Desenrola 2.0: aumento na procura por renegociação exige cautela contra fraudes
A nova fase do programa Desenrola 2.0, lançada em maio de 2026, está sob forte fogo cruzado. Apesar de prometer o perdão de dívidas, o governo impôs uma série de restrições polêmicas que têm sido vistas como uma intervenção direta na liberdade do cidadão, ao mesmo tempo em que a falta de uma fiscalização rígida permite que quadrilhas digitais façam a festa com a esperança do trabalhador.
Punições e restrições: o "preço" do socorro
O que muitos não esperavam eram as "letras miúdas" do programa. Quem aderir ao Desenrola 2.0 ficará sumariamente impedido de utilizar sites de apostas e jogos online por um período de 12 meses. A medida é criticada por especialistas que enxergam um caráter punitivo e paternalista na gestão das finanças pessoais. Além disso, o uso do FGTS para abater débitos — limitado a 20% do saldo — é visto como uma forma de desidratar a reserva de emergência do trabalhador para alimentar o sistema bancário.

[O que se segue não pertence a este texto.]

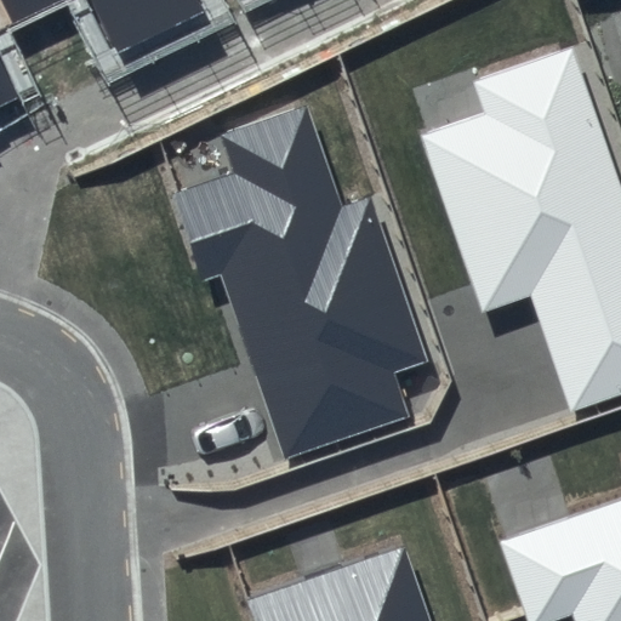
[(0,0),(0,107),(20,98),(0,61),(0,41),(86,0),(90,0),(118,55),(206,11),(201,0),(0,0)]
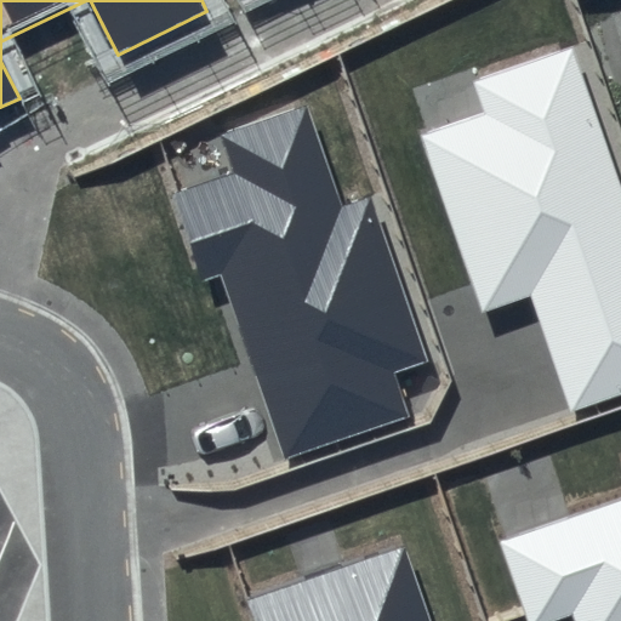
[(620,183),(571,45),(472,81),(482,115),(421,137),(484,312),(534,296),(571,412),(620,396),(620,183)]
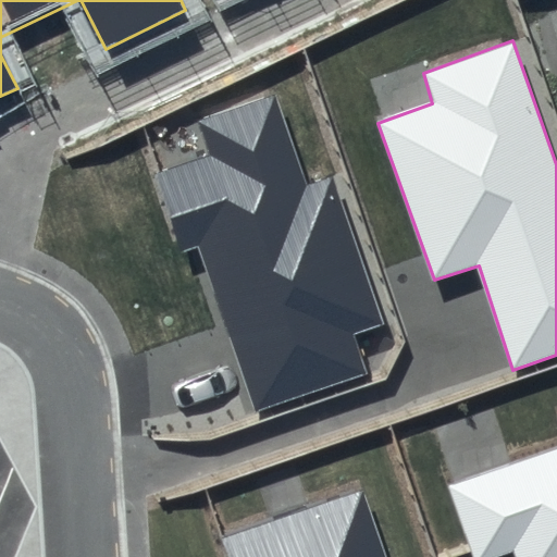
[(210,153),(151,173),(181,255),(197,248),(256,410),(367,374),(353,331),(381,321),(333,178),(305,186),(274,96),(200,122),(210,153)]
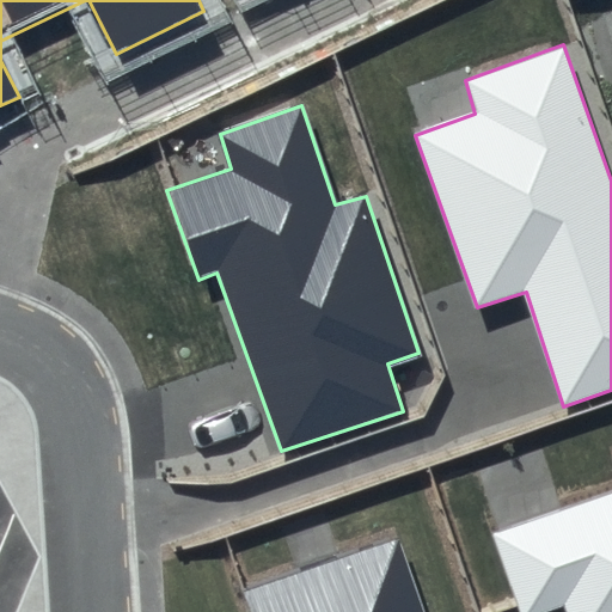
[(611,611),(611,493),(491,533),(518,611),(551,611),(564,607),(565,611),(611,611)]
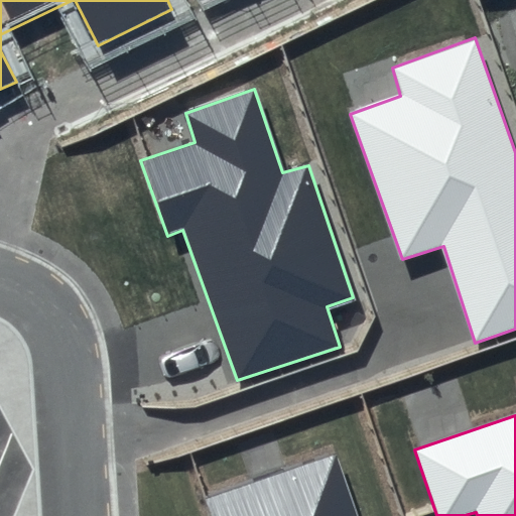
[(355,515),(334,457),(206,499),(210,515),(355,515)]
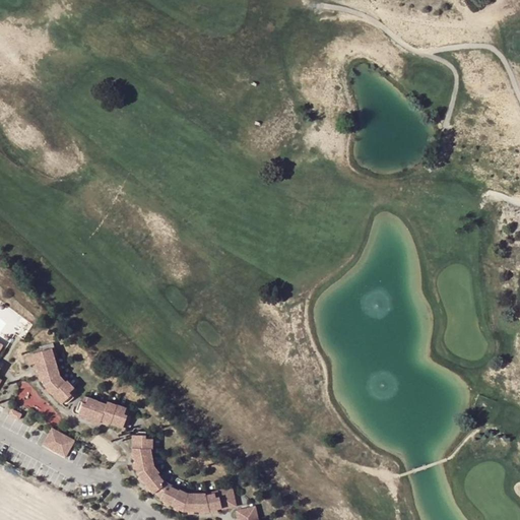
[(53,346),(31,352),(38,374),(40,374),(44,388),(62,409),(63,408),(63,409),(80,394),(69,383),(68,385),(61,378),(53,346)]
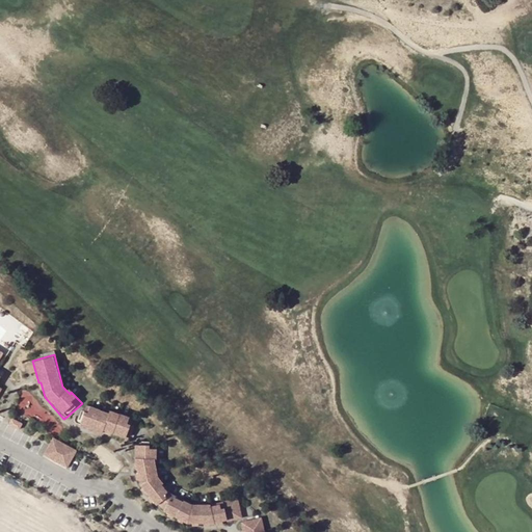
[(102,413),(88,407),(82,426),(105,435),(105,432),(128,441),(134,421),(122,417),(121,417),(111,414),(110,417),(102,413)]
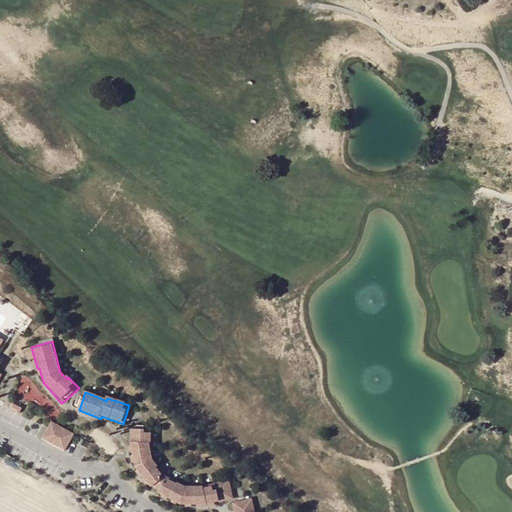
[(21,408),(11,403),(9,408),(19,413),(21,408)]
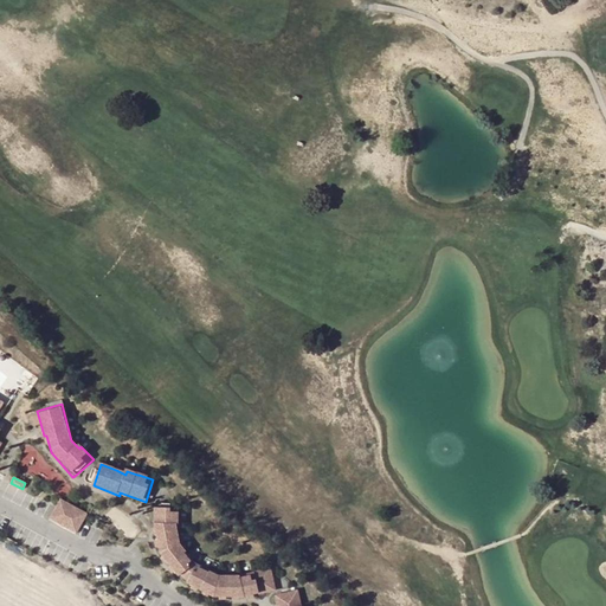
[(88,514),(60,500),(56,508),(50,520),(77,534),(83,523),(88,514)]
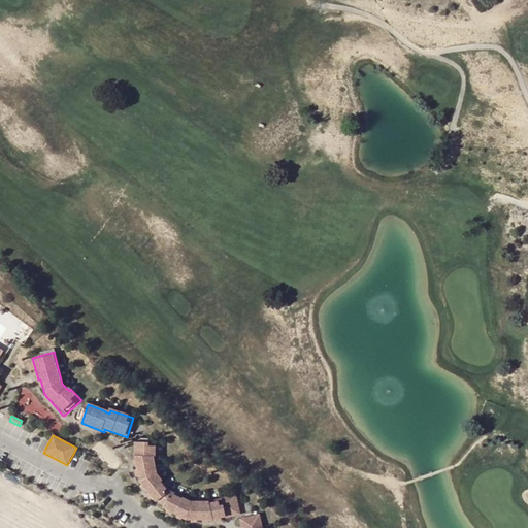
[(235,496),(207,502),(191,502),(183,498),(170,492),(162,481),(156,474),(153,457),(155,458),(156,443),(135,442),(135,457),(139,482),(156,502),(157,502),(163,507),(162,508),(186,520),(212,521),(225,518),(225,519),(239,516),(235,496)]
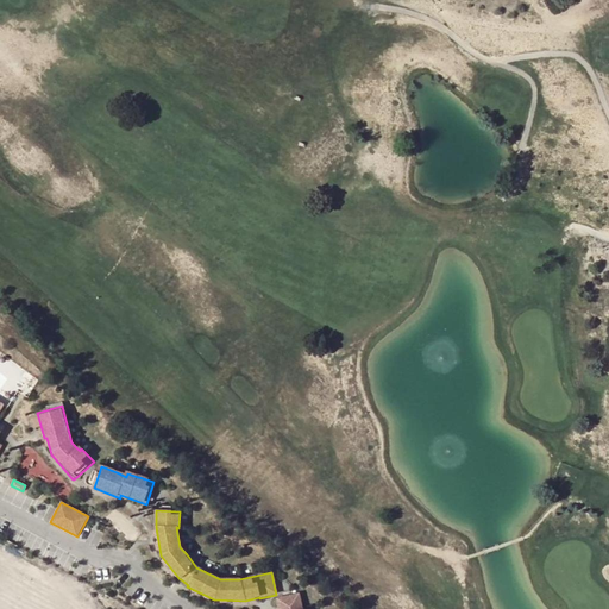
[(301,608),(297,595),(276,600),(277,608),(301,608)]
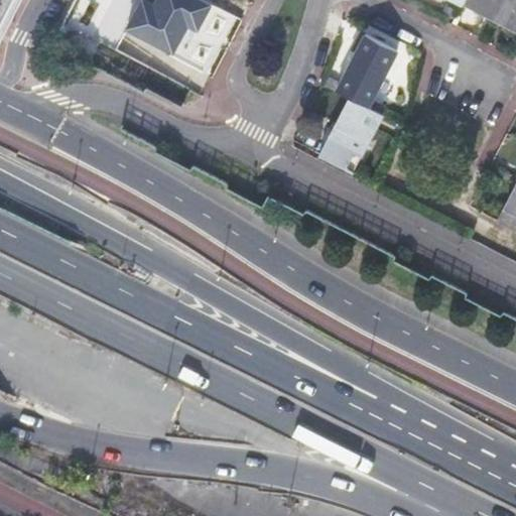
[(0,0),(0,24),(12,0),(0,0)]
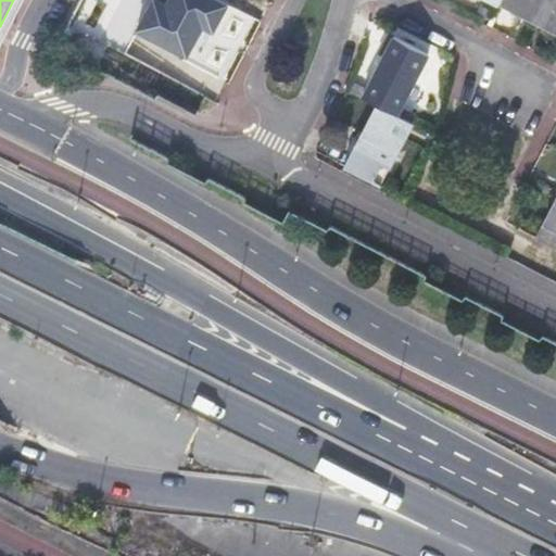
[(228,4),(219,0),(153,0),(138,30),(188,57),(204,26),(214,32),(228,4)]
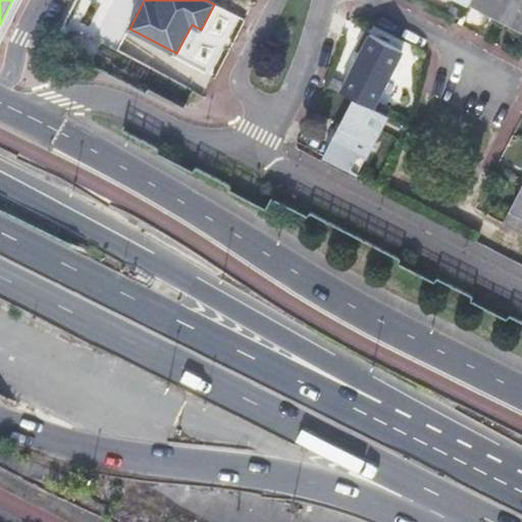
[(206,0),(214,4),(246,20),(254,3),(247,0),(206,0)]
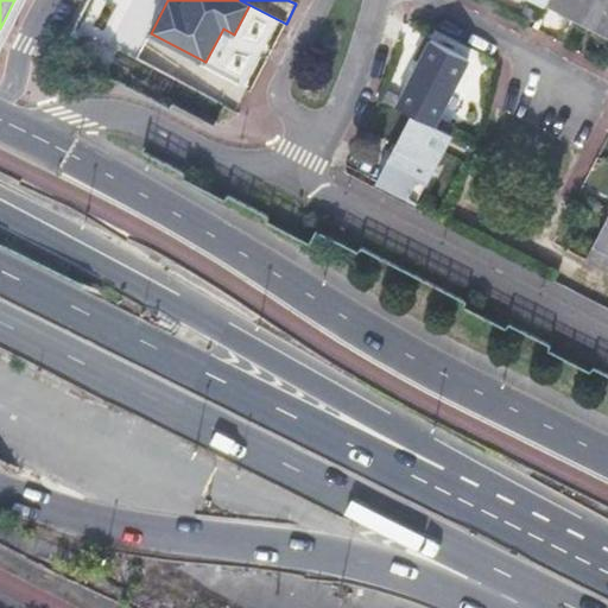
[(548,0),(548,1),(582,20),(591,0),(548,0)]
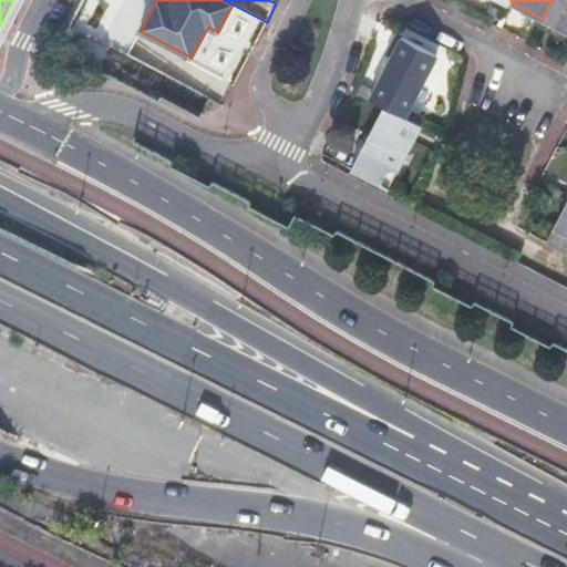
[(566,0),(552,0),(543,19),(566,31),(566,0)]
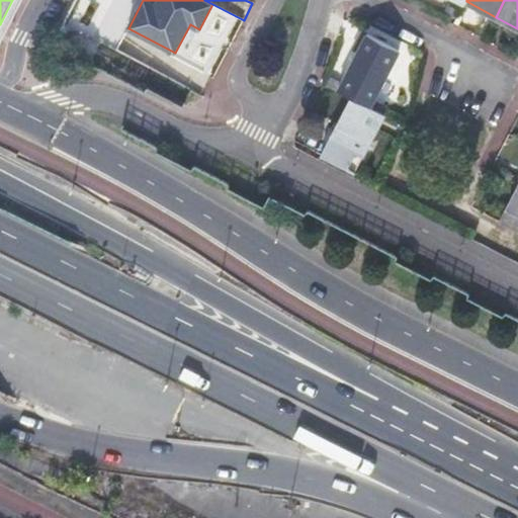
[(367,35),(338,92),(351,99),(371,108),(393,69),(383,65),(392,49),(367,35)]
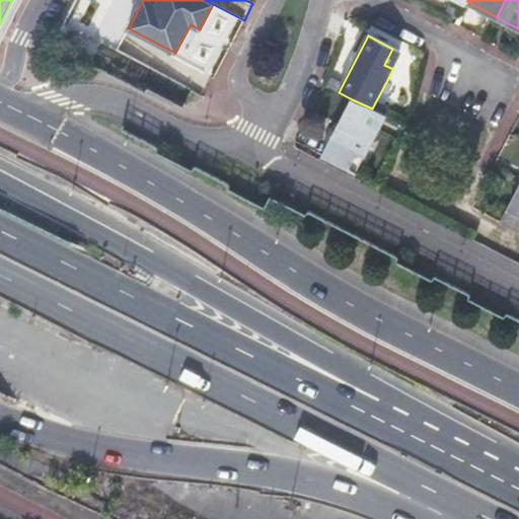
[(352,99),(322,155),(348,168),(357,152),(365,156),(386,116),(372,108),(352,99)]
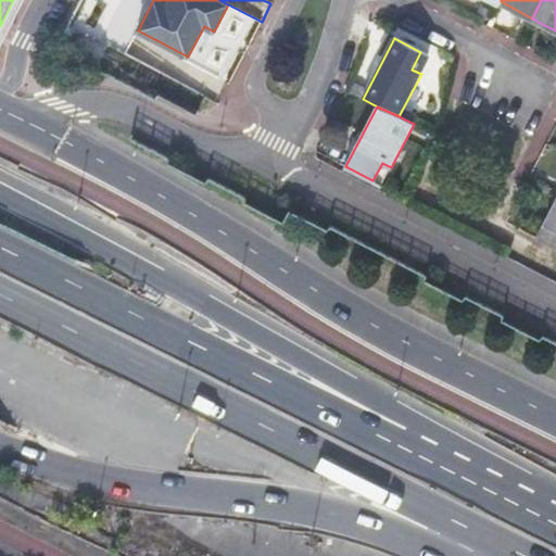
[(555,193),(538,237),(555,247),(555,193)]
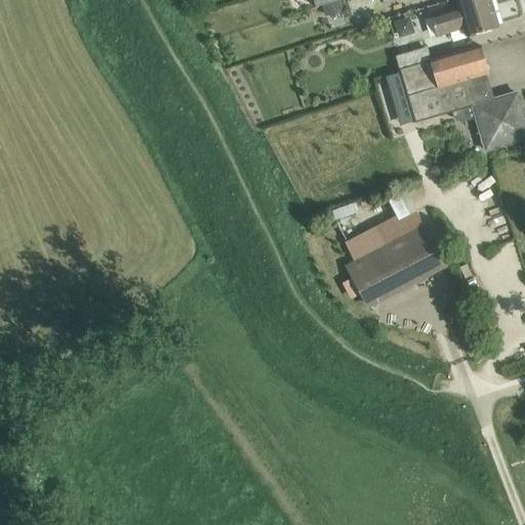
[(345,10),(340,0),(322,6),(326,16),(345,10)]
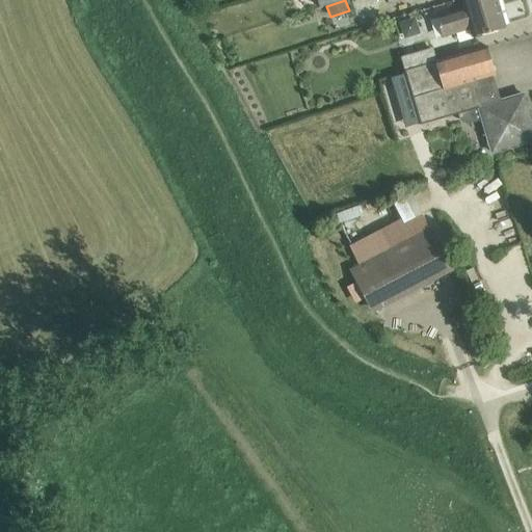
[(462,0),(466,9),(436,18),(443,37),(471,28),(474,38),(505,29),(506,29),(497,0),(462,0)]
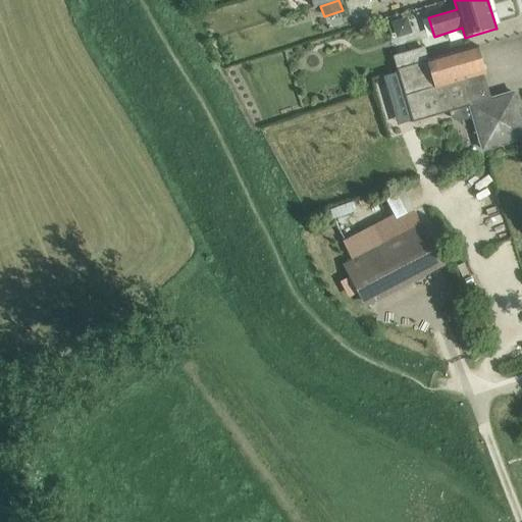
[(409,66),(398,69),(404,92),(410,110),(413,122),(469,106),(483,151),(521,138),(521,127),(521,126),(521,125),(521,119),(521,115),(517,114),(515,108),(519,107),(515,93),(487,101),(480,75),(486,73),(478,46),(429,60),(409,66)]
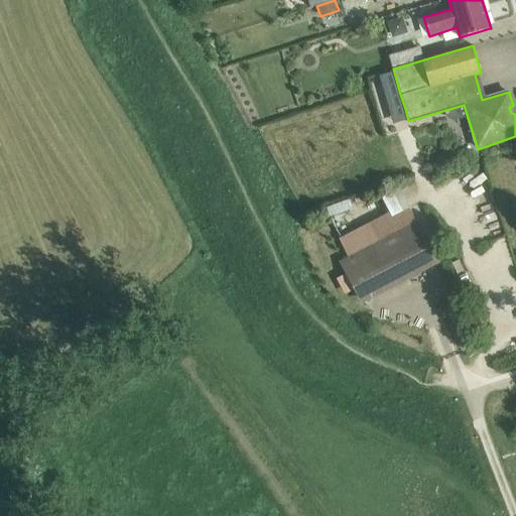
[(389,55),(393,69),(404,66),(400,52),(389,55)]
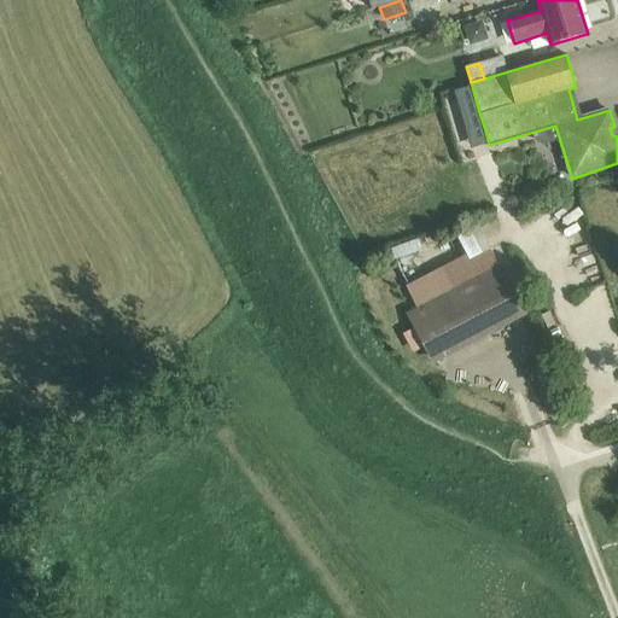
[(501,264),(407,314),(432,363),(528,315),(501,264)]
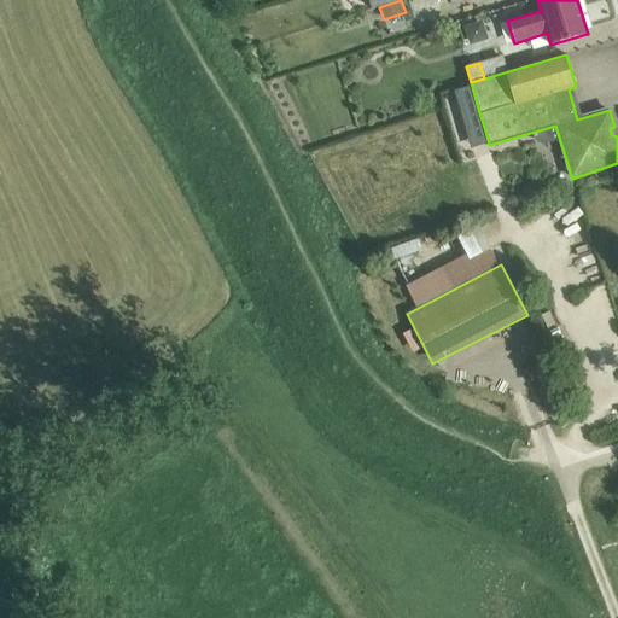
[(542,361),(526,368),(532,384),(548,377),(542,361)]
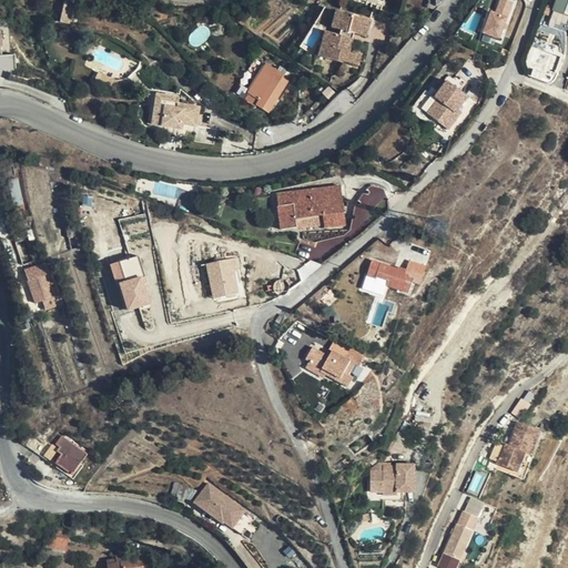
[(494,11),(486,32),(501,38),(515,2),(510,0),(501,0),(497,12),(494,11)]
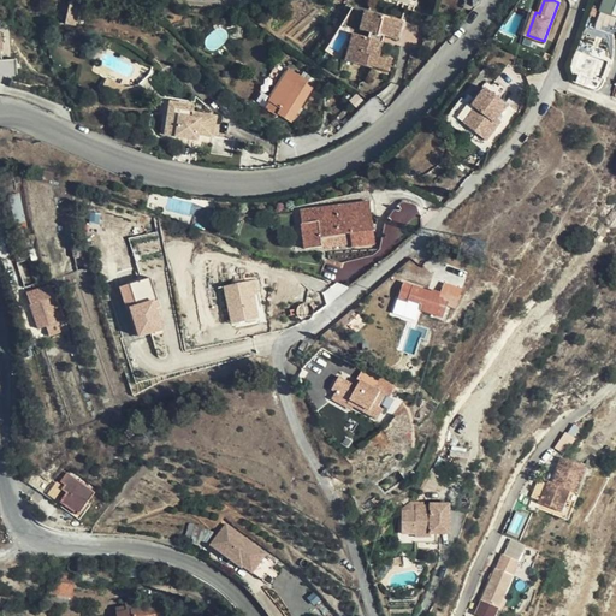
[(615,0),(604,0),(600,12),(615,17),(615,0)]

Ameaça digital: a insegurança que o governo não barra
Enquanto o Palácio do Planalto divulga os números do programa, cresce a insegurança digital. O modelo atual, que empurra o cidadão para negociações diretas ou exige contas de alto nível no Gov.br, criou o cenário perfeito para criminosos. Links maliciosos e boletos falsos inundam o WhatsApp e o SMS, aproveitando-se da complexidade do sistema para roubar dados e o pouco dinheiro que resta aos devedores.
As regras de elegibilidade também são alvo de questionamentos. Com o limite de renda fixado em cinco salários-mínimos, uma parcela significativa da classe média, também asfixiada por juros, permanece excluída dos descontos agressivos, que podem chegar a 90%, mas que escondem taxas de juros de até 1,99% ao mês para quem optar pelo parcelamento em 48 vezes.